The Sound of Falling (2026; d. Mascha Schilinski)
It took me a couple of days to shake off the effect of The Sound of Falling. I saw it at a screening room on 29th Street. I knew very little about the film going in. I made plans with someone after, because I hadn’t checked the run time. Yeah, those plans had to be canceled. The movie is long! I emerged from the screening room, all caught up in the world of the film and the spiritual/philosophical elements addressed … I felt haunted. I walked back to the hotel, kind of wrung out. It’s so good. I reviewed for Ebert.

Death Is a Caress (1949; d. Edith Carlmar)
The Criterion Channel is streaming a number of film noirs from Norway. This one is kind of like Postman Always Rings Twice: there’s a car mechanic, there’s a lady married to a man she doesn’t love. Sparks fly. Handsome mechanic has a nice appropriate girlfriend, and suddenly he’s lying to. her, he’s nowhere to be found, she’s getting hurt. 1949, man. 5 years after the end of the war.

Meshes of the Afternoon (1943; d. Maya Deren)
Maya Deren is one of the pioneers of American experimental film-making. Her name comes up all the time, as a wellspring and inspiration for the generation that came after. A fascinating woman, she lived in Hollywood, collaborated with her husband, they made these surreal movies at their house. She was only 44 years old when she died. Meshes of the Afternoon is haunting and mesmerizing, with a woman (Deren) falling asleep – perhaps? – at her house, and getting recurring strange images of a cloaked figure with a mirror face (scary) – time loops and loops, she pursues but can never catch. The camera angles are filled with meaning (Lynch, I am sure, knew her work well), and there’s violence in the air, in the juxtaposition of images.

In Cold Light (2026; d. Maxime Giroux)
I like Maika Monroe, I’ve reviewed a bunch of her films, so I’m happy to keep that up with her latest, In Cold Light. I reviewed or Ebert.

Possession (1983; d. Andrzej Żuławski)
I haven’t seen this in years. But it is burned into my brain forever. The subway-tunnel scene will never leave me and exists as an apex, of sorts, of a kind of raw acting you rarely see on film, or anywhere else. You can’t even believe what you’re watching. She is extraordinary. The film is a fever-dream of marriage. It flat out would not work if Sam Neill and Isabelle Adjani weren’t so completely authentically FERAL.

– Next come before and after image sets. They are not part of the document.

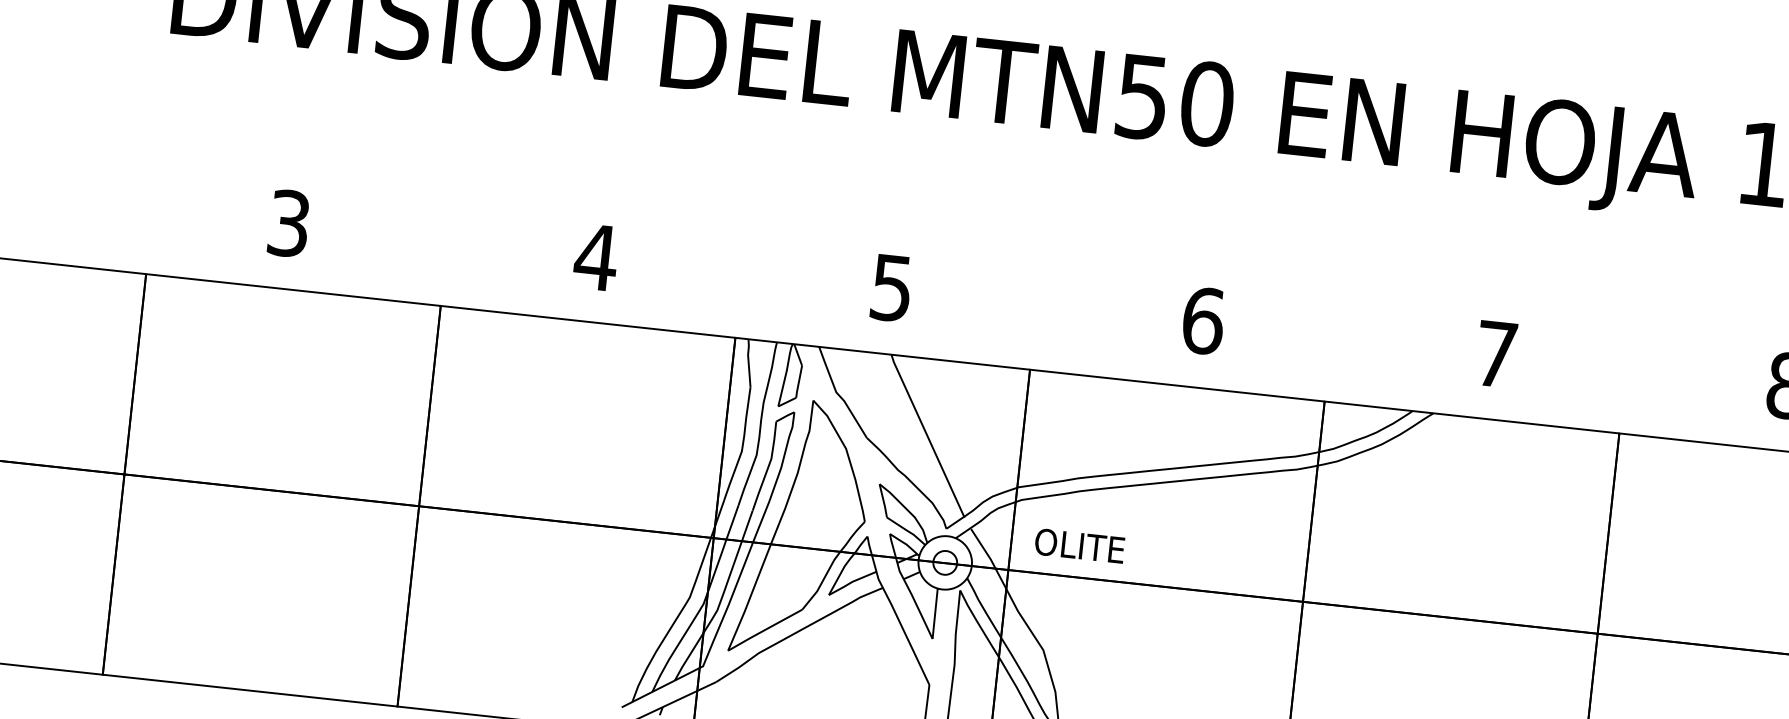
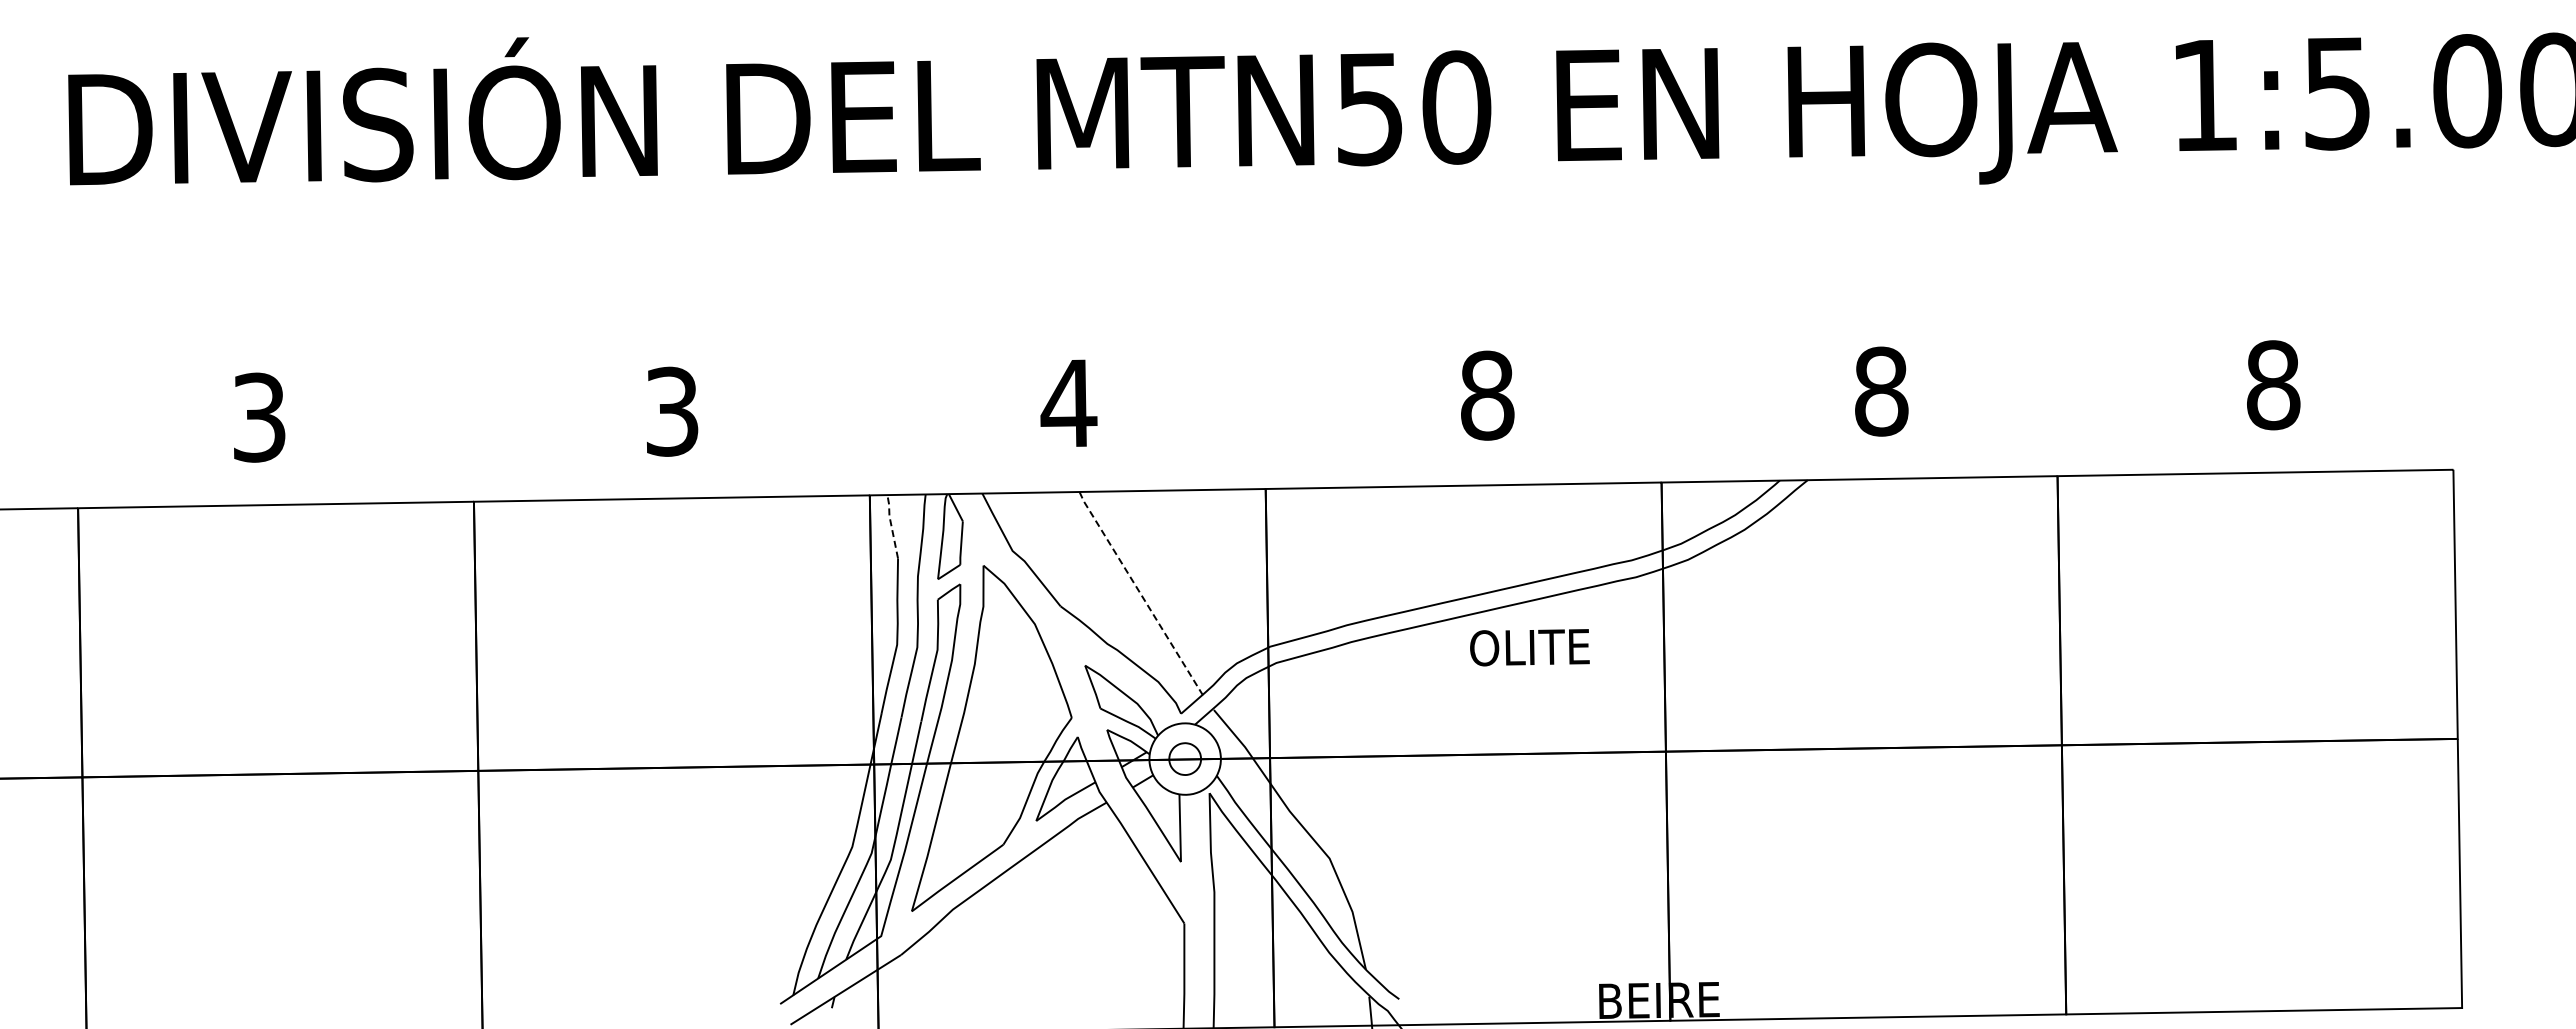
text: (595, 257) -> (671, 411), 4 -> 3
text: (891, 287) -> (1068, 403), 5 -> 4
text: (1204, 320) -> (1488, 395), 6 -> 8
text: (1496, 354) -> (1881, 391), 7 -> 8
line: (748, 362) -> (891, 525), solid -> dashed
line: (927, 436) -> (1140, 594), solid -> dashed
text: (1079, 545) -> (1529, 647), moved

Predators (2025; d. David Osit)
What a strange disturbing watch. I have very mixed feelings about the whole thing. Worth a watch, especially if you ever watched To Catch a Predator.

Somewhere (2010; d. Sofia Coppola)
A windy empty masterpiece. Her best. Her most uncompromising. There’s nothing to grasp onto. It makes Lost in Translation look plot-heavy. But it’s the FEEL. It’s a film from another time, a freer time. It feels contemporaneous with Five Easy Pieces or Two-Lane Blacktop: a confrontation with emptiness. Not too many people can take it. American film, in general, REALLY can’t take it.

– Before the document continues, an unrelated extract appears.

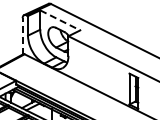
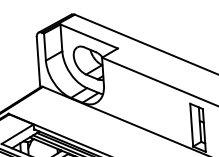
line: (60, 20) -> (89, 36), dashed -> solid
line: (22, 35) -> (38, 61), dashed -> solid

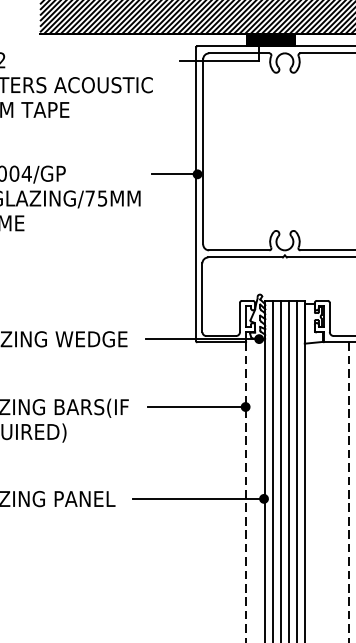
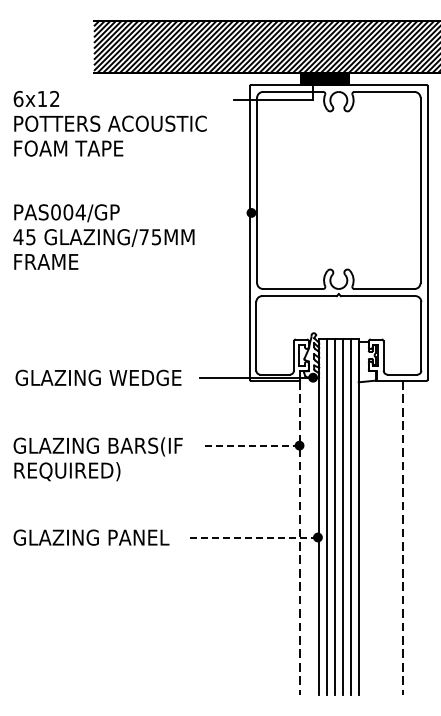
line: (174, 173) -> (228, 212), removed
line: (196, 406) -> (250, 445), solid -> dashed
line: (197, 498) -> (251, 537), solid -> dashed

I caught Predators virtually through Sundance last year and it stuck with me through the rest of 2025. The second act where the filmmakers follow the amateur Hansens is one of the ickiest things I have ever watched. The whole thing is so heavy.
Daniel – thanks for reading and commenting! The amateur Hansen crowd is so disturbing. Like, what do these people get out of it? Besides clicks? The ones who are so gung-ho are often sketchy themselves – it reminds me of the horrific Snowtown murders – and the harrowing 2011 movie Snowtown – where these p*do hunters were actually all p*dos themselves – a kind of inverted ferocity coming not so much out of guilt but a smokescreen for their own sins. I don’t know. It happens. I’m not making accusations but those “independents” make me VERY uncomfortable – especially because I don’t feel like they care about the victims. That’s not why they’re doing it.
And that one “case” profiled at the end – where Hansen made the call to go after an 18 year old … I don’t know. It’s a grey area. Or maybe it isn’t. I think it’s wrong what they did.
Thanks for the intro to Death Is A Caress. Just found a good copy on YouTube.
I’m hearing nothing but good things about The Sound Of Falling.
Happy New Year.
Maddy
The Sound of Falling really stayed with me – it’s not an easy film but it just grips you, or at least it gripped me. Would love to hear your thoughts.
The Norway noir series on Criterion was so fun – all of the films were new to me and it was so cool to see.